* **Instruction A**: Can you retype everything from "# International Schools" down to "in Abu Dhabi..." in the forum thread on international schools in Abu Dhabi?

* **Source extract**:
━━━━━━
# International Schools in Abu Dhabi



## buzzik

No doubt that school's selection topic has been discussed many times but not even one gives a clear picture of what Abu Dhabi international schools could be considered in your short list. I think for those have kids and planing to relocate to Abu Dhabi, is a priority to find good schools over Abu Dhabi...

I'm not going to ask what schools are best or better as there could be a budget issue when comparing schools.

However, it will be interesting to get useful information from those who has made their choice already.

Attaching the document which is helpful as well and you can find prices, facilities, locations, education type of the international schools based in Abu Dhabi...


----------



## princesstungko

I researched Ajyal International School for my own kids and I'd recommend the school to anyone who is still undecided about which school to send their children. Take a look at their website here: ajyal.sch.ae


----------



## Ensky Read

I have heard very good things about Ajyal in Mohammed Bin Zayed


----------



## Ensky Read

It is close to the Sheikh Fatima Mosque


----------



## riazjee

After lots of investigation, we went for Gems Cambridge International School. This is second year for our son in this school and we are completely satisfied with the progress been made so far and with the facilities provided.

Also it might be helpful to review the Education Council's rating for various schools. Below is the link (the report for each school is detailed providing feedback from various aspects). Google "adec school rating" and click on the first link (Seems I can't post the links being a new member).

Best regards


----------
━━━━━━
* **Entries taken from a collection**:
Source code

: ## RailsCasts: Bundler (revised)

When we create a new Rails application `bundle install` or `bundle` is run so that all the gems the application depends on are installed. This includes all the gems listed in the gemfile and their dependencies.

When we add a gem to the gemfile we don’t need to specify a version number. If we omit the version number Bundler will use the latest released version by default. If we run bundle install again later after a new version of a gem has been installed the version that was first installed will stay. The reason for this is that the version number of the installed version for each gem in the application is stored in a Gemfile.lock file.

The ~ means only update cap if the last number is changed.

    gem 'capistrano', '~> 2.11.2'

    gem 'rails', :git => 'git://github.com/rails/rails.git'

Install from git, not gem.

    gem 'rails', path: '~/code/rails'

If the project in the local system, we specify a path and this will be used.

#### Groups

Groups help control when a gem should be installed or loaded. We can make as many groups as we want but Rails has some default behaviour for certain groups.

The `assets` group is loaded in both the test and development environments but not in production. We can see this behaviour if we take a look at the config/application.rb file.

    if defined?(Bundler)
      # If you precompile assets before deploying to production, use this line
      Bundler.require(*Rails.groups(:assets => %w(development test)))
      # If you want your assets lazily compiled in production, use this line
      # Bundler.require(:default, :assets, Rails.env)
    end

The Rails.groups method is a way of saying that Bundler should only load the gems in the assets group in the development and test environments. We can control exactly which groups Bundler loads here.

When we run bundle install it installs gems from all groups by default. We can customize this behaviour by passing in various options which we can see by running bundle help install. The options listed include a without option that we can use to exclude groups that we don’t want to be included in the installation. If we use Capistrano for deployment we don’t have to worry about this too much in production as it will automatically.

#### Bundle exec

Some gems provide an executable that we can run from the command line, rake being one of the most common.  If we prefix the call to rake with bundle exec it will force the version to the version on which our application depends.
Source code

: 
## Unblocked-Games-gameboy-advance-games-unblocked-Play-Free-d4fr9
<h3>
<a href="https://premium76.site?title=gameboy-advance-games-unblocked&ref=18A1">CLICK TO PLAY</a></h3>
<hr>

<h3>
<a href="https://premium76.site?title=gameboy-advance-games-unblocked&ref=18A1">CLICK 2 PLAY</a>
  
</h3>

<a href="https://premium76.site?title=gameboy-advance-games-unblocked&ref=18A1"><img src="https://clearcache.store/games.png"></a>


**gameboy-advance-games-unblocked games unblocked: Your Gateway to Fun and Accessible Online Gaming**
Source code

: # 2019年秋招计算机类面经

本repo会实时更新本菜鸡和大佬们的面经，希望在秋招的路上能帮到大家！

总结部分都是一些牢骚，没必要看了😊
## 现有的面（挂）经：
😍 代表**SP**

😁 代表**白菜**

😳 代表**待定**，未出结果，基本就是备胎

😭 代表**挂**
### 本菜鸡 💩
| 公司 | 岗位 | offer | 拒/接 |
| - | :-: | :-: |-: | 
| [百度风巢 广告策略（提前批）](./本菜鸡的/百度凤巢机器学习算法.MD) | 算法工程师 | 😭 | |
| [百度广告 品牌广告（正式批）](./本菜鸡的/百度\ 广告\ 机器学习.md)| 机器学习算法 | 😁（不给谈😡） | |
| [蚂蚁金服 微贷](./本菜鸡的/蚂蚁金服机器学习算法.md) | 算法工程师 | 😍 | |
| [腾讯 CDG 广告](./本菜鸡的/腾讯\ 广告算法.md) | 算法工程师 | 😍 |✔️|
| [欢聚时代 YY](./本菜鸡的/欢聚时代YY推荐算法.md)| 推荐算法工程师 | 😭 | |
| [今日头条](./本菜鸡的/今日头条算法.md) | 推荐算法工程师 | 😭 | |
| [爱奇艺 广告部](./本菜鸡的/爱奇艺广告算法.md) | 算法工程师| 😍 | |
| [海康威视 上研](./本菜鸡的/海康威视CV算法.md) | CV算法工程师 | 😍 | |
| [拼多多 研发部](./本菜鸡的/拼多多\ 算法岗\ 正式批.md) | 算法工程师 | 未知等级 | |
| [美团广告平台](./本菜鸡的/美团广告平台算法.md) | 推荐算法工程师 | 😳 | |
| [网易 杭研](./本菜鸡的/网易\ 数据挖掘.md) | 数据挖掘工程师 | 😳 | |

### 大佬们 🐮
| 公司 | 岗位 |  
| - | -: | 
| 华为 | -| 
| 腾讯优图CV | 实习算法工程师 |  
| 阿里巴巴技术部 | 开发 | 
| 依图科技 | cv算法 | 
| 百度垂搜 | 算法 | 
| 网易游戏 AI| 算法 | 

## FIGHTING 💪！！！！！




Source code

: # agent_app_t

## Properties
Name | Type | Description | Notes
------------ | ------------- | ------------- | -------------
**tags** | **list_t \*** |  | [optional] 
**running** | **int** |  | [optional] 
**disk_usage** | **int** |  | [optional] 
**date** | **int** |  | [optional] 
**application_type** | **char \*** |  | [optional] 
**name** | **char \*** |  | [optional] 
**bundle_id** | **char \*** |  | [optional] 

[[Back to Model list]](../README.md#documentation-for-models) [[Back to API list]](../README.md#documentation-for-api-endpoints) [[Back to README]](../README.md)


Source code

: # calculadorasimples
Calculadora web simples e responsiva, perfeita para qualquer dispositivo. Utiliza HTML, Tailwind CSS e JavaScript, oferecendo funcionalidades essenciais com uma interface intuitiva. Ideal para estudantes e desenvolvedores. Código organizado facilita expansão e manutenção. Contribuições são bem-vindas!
━━━━━━
* **Instruction B**: Which lines in the entries contain the string "games"? Filter out and list every such line, treating uppercase and lowercase as different.

* **Exercise result A**:
# International Schools in Abu Dhabi



## buzzik

No doubt that school's selection topic has been discussed many times but not even one gives a clear picture of what Abu Dhabi international schools could be considered in your short list. I think for those have kids and planing to relocate to Abu Dhabi, is a priority to find good schools over Abu Dhabi...

I'm not going to ask what schools are best or better as there could be a budget issue when comparing schools.

However, it will be interesting to get useful information from those who has made their choice already.

Attaching the document which is helpful as well and you can find prices, facilities, locations, education type of the international schools based in Abu Dhabi...

* **Exercise result B**:
## Unblocked-Games-gameboy-advance-games-unblocked-Play-Free-d4fr9
<a href="https://premium76.site?title=gameboy-advance-games-unblocked&ref=18A1">CLICK TO PLAY</a></h3>
<a href="https://premium76.site?title=gameboy-advance-games-unblocked&ref=18A1">CLICK 2 PLAY</a>
<a href="https://premium76.site?title=gameboy-advance-games-unblocked&ref=18A1"><img src="https://clearcache.store/games.png"></a>
**gameboy-advance-games-unblocked games unblocked: Your Gateway to Fun and Accessible Online Gaming**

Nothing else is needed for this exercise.